Christopher Owens – Lysandre
Christopher Owens may’ve stepped away from Girls, but he’s just as in touch with his sensitive side, writes DOUG WALLEN.
For someone making his first solo record, Christopher Owens doesn’t divorce himself from his former band altogether. In fact, he zooms in on Girls’ debut 2008 tour for a touching song-by-song yarn about how love came to him and then departed. The thrill of meeting Lysandre’s namesake Frenchwoman dovetails with the glory of being on the road for the first time and connecting with listeners around the world. Despite the fact that neither the relationship nor the band last to this day, Owens doesn’t succumb to bitterness. He’s oddly wise and mellow about it all, seeing the beauty in the end as much as in the start.

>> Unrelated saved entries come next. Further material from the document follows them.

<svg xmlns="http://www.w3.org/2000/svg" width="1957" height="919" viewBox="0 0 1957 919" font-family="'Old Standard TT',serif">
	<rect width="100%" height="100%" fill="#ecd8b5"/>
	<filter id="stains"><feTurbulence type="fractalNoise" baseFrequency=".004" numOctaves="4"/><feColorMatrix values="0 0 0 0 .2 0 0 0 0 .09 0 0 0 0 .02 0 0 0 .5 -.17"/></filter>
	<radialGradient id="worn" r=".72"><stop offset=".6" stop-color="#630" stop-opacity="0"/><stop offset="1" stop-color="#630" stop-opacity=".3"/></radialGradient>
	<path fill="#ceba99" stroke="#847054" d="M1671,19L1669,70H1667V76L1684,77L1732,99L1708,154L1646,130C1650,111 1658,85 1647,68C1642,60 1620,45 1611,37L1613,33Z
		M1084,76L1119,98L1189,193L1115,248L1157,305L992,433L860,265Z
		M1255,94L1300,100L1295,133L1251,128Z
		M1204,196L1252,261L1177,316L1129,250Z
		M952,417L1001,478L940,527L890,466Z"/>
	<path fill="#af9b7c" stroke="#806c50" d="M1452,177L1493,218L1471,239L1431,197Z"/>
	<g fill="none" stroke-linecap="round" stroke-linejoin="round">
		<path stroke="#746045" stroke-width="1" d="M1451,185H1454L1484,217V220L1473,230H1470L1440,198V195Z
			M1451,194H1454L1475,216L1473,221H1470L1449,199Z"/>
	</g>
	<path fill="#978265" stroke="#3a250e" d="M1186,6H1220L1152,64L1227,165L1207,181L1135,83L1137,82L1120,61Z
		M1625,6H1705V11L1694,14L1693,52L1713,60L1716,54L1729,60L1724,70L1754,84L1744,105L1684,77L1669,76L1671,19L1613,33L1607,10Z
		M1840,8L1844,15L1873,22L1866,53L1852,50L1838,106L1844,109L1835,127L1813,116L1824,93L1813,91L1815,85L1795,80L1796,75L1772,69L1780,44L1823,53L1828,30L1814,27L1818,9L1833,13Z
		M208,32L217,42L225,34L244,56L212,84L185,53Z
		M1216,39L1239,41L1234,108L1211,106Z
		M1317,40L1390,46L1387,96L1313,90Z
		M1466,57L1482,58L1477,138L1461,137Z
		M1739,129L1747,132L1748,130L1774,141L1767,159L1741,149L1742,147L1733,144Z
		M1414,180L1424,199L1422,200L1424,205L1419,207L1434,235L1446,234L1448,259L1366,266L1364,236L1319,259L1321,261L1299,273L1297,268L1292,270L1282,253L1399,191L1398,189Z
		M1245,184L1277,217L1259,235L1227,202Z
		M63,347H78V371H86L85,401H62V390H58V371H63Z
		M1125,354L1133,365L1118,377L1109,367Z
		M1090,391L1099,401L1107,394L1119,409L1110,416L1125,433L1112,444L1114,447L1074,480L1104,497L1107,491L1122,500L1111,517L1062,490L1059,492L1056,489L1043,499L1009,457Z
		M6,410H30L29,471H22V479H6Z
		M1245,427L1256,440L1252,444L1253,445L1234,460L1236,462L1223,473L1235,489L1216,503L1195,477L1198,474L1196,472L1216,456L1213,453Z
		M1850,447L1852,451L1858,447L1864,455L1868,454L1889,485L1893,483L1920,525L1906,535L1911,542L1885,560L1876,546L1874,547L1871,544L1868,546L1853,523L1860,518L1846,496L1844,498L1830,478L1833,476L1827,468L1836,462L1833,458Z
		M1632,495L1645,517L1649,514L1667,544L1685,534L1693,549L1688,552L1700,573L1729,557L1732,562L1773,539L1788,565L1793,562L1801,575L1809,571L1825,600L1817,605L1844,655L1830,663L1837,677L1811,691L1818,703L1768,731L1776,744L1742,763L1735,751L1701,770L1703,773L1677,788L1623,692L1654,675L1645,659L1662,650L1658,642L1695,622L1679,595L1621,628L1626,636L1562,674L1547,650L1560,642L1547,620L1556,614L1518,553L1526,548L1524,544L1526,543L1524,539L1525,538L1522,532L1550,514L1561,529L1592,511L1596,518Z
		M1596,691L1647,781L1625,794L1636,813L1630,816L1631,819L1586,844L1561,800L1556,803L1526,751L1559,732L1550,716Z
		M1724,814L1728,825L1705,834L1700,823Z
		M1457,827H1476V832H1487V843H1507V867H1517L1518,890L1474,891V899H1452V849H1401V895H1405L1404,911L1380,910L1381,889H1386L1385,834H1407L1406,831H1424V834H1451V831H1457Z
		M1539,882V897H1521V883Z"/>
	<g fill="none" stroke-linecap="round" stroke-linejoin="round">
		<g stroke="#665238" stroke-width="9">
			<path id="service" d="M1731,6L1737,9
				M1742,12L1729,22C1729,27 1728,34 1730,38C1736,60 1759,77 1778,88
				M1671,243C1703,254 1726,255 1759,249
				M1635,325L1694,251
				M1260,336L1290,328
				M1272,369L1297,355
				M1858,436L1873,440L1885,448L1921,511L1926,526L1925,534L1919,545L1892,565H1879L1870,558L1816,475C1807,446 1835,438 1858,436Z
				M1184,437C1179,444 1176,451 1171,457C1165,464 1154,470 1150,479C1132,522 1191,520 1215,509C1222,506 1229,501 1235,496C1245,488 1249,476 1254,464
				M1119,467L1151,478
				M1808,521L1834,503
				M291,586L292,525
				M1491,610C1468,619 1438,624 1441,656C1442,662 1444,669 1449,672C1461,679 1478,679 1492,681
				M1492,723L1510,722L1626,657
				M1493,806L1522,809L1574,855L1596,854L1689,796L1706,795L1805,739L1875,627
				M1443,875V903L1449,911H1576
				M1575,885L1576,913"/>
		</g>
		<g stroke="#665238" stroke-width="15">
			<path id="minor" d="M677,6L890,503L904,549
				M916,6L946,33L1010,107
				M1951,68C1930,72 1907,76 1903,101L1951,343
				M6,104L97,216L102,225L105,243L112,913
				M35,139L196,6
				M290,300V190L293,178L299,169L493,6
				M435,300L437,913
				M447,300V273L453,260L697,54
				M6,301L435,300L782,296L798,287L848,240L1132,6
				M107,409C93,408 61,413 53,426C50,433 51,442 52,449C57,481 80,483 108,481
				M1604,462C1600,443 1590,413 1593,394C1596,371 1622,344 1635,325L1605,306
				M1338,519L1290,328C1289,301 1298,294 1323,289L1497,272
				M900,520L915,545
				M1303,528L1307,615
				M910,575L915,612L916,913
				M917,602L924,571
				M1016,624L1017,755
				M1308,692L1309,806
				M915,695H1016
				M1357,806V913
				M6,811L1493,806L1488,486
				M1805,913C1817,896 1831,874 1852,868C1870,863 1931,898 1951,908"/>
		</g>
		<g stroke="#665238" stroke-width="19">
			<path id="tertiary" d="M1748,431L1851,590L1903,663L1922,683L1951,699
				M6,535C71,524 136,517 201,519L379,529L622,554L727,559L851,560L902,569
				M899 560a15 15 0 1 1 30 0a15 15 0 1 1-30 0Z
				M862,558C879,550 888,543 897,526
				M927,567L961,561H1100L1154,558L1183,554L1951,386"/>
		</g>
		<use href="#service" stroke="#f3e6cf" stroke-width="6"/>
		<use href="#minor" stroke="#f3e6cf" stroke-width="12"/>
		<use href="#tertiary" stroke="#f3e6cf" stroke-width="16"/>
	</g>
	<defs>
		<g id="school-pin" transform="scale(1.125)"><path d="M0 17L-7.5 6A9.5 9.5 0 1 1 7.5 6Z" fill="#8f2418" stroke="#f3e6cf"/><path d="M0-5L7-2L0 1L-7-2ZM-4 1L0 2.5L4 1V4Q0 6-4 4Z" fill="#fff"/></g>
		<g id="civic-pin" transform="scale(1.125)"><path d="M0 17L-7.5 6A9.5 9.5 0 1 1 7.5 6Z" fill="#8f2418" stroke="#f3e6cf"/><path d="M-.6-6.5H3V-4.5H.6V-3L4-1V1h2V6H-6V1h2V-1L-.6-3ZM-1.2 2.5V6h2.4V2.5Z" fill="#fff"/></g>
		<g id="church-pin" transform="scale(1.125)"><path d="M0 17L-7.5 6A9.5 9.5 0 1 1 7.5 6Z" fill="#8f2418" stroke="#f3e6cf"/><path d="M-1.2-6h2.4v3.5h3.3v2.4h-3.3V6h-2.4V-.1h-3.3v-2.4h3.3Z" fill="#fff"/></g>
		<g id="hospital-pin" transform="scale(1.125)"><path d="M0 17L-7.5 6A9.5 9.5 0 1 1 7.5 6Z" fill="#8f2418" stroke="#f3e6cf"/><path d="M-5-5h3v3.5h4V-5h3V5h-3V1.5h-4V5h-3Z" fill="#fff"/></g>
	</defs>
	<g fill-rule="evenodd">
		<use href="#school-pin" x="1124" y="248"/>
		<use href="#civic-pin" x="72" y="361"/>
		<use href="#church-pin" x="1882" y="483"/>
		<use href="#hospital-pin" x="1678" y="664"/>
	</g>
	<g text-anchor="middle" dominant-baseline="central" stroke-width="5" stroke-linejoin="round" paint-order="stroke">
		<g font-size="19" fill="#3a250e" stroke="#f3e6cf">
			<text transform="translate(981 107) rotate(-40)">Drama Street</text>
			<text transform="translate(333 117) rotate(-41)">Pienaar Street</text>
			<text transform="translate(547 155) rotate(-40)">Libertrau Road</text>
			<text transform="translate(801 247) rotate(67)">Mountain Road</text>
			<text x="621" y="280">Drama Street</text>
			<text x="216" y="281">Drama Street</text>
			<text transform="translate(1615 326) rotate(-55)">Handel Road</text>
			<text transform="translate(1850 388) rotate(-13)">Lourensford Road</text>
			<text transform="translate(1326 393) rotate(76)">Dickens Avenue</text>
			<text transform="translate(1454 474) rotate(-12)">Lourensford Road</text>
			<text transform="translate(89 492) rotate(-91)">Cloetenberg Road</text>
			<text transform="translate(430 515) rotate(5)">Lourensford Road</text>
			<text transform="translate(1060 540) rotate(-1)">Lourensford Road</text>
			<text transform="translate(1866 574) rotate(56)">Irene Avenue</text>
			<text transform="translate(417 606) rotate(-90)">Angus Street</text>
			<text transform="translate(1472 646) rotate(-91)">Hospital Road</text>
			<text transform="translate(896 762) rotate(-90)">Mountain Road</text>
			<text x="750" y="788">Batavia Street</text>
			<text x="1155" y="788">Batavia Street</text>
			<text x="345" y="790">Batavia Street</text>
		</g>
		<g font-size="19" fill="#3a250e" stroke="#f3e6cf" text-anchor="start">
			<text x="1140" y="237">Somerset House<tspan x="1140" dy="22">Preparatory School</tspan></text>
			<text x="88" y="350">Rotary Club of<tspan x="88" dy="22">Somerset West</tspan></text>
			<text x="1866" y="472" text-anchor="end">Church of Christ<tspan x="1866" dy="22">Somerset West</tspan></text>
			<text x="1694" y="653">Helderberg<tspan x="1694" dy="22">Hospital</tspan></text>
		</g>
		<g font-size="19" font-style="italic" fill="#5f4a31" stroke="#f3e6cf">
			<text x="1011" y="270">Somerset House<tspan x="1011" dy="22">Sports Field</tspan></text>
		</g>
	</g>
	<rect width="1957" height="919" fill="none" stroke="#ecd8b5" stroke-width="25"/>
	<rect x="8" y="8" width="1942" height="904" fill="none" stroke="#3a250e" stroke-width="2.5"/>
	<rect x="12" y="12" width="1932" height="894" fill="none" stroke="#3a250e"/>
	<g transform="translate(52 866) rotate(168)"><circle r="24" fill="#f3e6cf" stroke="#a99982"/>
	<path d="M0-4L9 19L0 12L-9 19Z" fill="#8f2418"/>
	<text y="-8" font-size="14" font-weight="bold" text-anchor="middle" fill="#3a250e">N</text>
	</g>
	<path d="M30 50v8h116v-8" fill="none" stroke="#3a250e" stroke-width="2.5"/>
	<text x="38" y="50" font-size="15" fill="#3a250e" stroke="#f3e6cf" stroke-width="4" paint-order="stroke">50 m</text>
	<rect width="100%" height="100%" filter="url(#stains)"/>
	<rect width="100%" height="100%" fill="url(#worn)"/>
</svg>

The music reflects his inner-peace, right from Vince Meghrouni’s weightless flute passage on the opening, instrumental title theme. It’s a sign of the breeziness to come, as is the album’s first lyric on the next song: “So here we go.” From there the journey unspools as smoothly as can be, even through bleaker anecdotes of cops, drugs and easy money (‘New York City’). Such youthful misadventures may be overly familiar – “Rock and roll in New York City,” he sighs – but it comes off more like an archetype than a cliche. And it’s very much Owens’ unique story, guided by his comforting voice and such babbling, folk-centred arrangements.
At his best, Owens makes those archetypal themes seem fragile and new. He gets at both the consuming and healing aspects of new love, and how some of both carries on even after the love has run its course. Such serenity can give the album a fleeting vibe and, in contrast to Girls’ frequent longwinded sprawl, no songs hit the four-minute mark. There’s also an adult-contemporary placidity to the music itself. But again, lightness is the goal, from the lyrics on ‘Here We Go Again’ about shaking off the bad vibes brought by others to the painstakingly kitschy sax lines, dub twinges and female harmonies of the mostly instrumental ‘Riviera Rock’.
“He’s a relaxed and romantic balladeer, as at peace with himself as, say, Jonathan Richman”
That doesn’t mean Owens can’t still floor us with a perfectly delivered sentiment. “Everything I say has been said before,” he croons on ‘Love is in the Ear of the Listener’, again fully aware of the well-documented feelings he’s expressing. “But that’s not what makes or breaks a song,” he decides, even as he thinks aloud about other things he could sing about. He’s a relaxed and romantic balladeer, as at peace with himself as, say, Jonathan Richman. “Always make the time for love,” he instructs on the cutesy title track, while ‘Everywhere You Wear’ includes an invitation to sit on his lap and a dissection of that long-time-coming first kiss.
That innocence is very much a throwback to 1950s crooners and Buddy Holly-type early rockers, and Owens plays up to all of it. But he’s not ignoring the sad side of the story; he’s more weaving it so closely with the happy that they’re not so much contrasting as coexisting. The closing ‘Part of Me (Lysandre’s Epilogue)’ gets at this best, its Fred Neill-ish stream of acoustic guitar leading him to a line that’s both thankful and frank: “Oh you were a part of me/But that part of me is gone.” He touches on the challenge of distance too, geographical and otherwise.
As Owens begins to increase his own distance from the acclaimed band he ended in mid-2012, one can only hope he remains as lucidly in touch with his emotions.